* **REQUIRED ACTION**
Reproduce each of the entries below word for word, leaving out the pictures.

* **EXERCISE DATA**
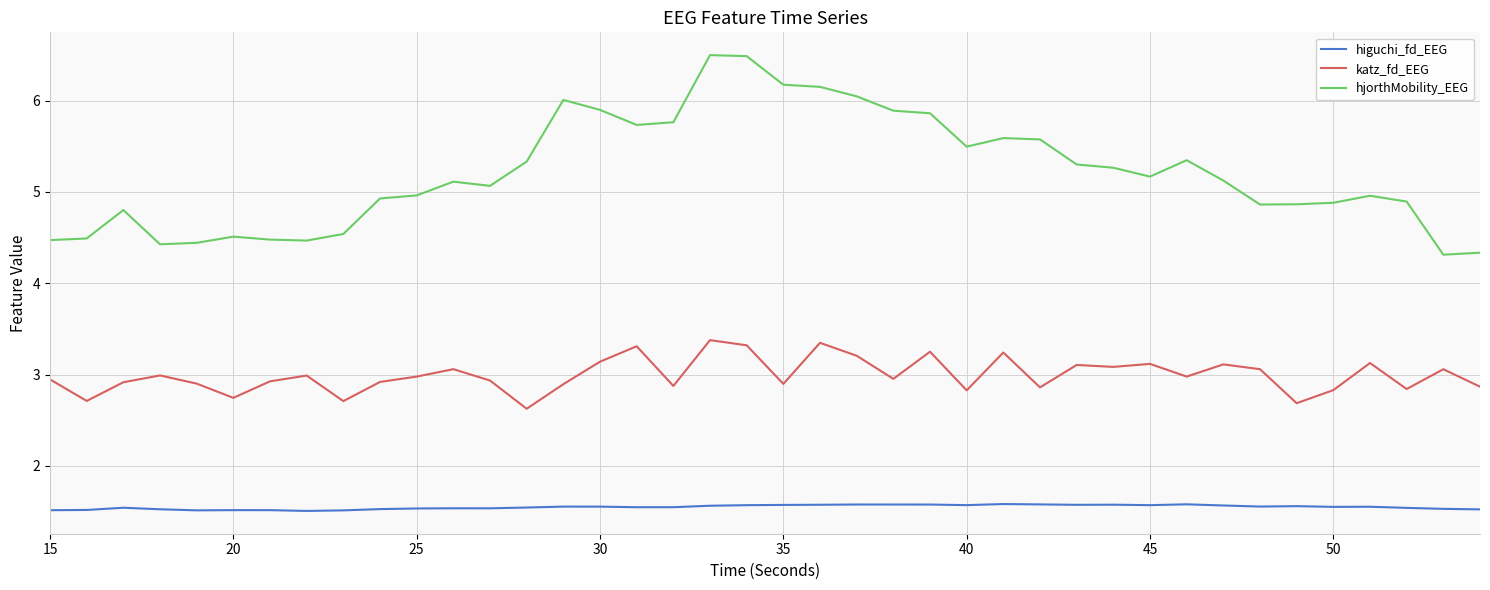

List the series in order of their overall mean, lowest first.

higuchi_fd_EEG, katz_fd_EEG, hjorthMobility_EEG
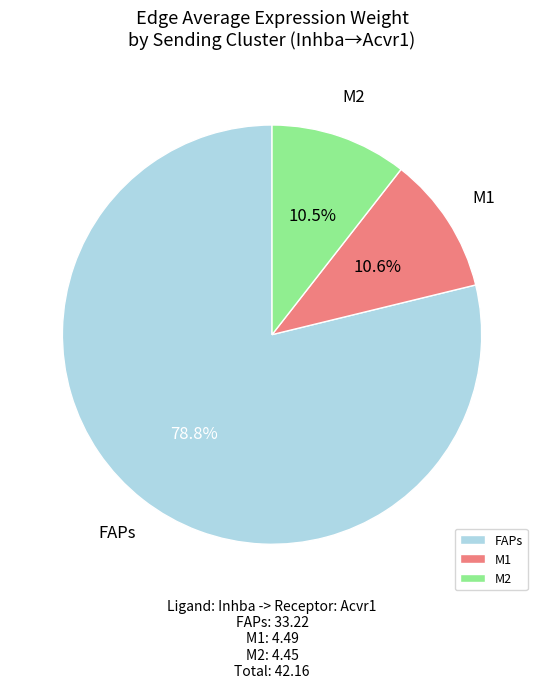

Does M2 represent more than half of the total?

No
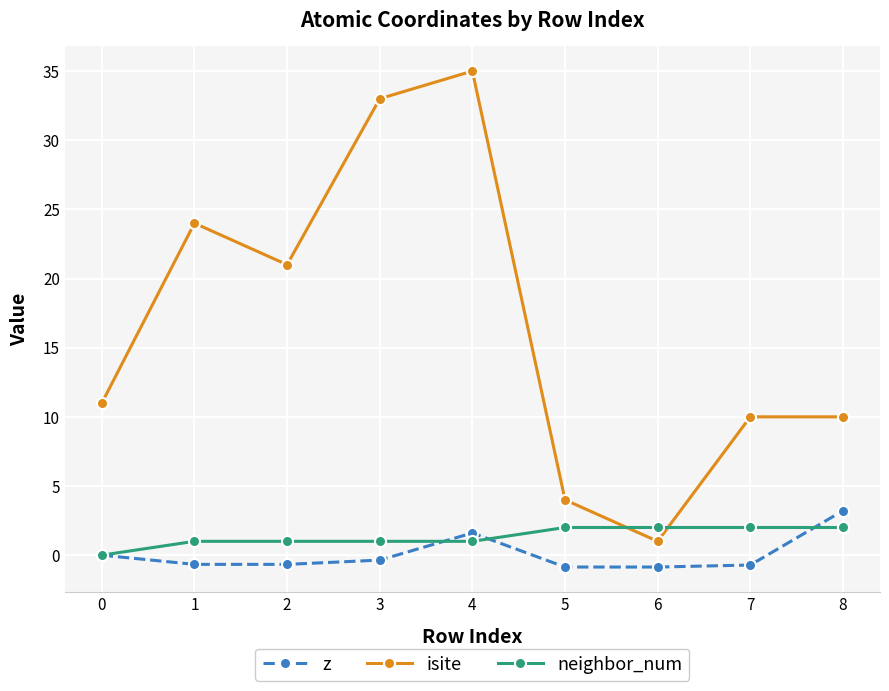

How many distinct data groups are displayed?

3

* **OUTPUT FOR THIS EXERCISE**
List the series in order of their overall mean, lowest first.

higuchi_fd_EEG, katz_fd_EEG, hjorthMobility_EEG

Does M2 represent more than half of the total?

No

How many distinct data groups are displayed?

3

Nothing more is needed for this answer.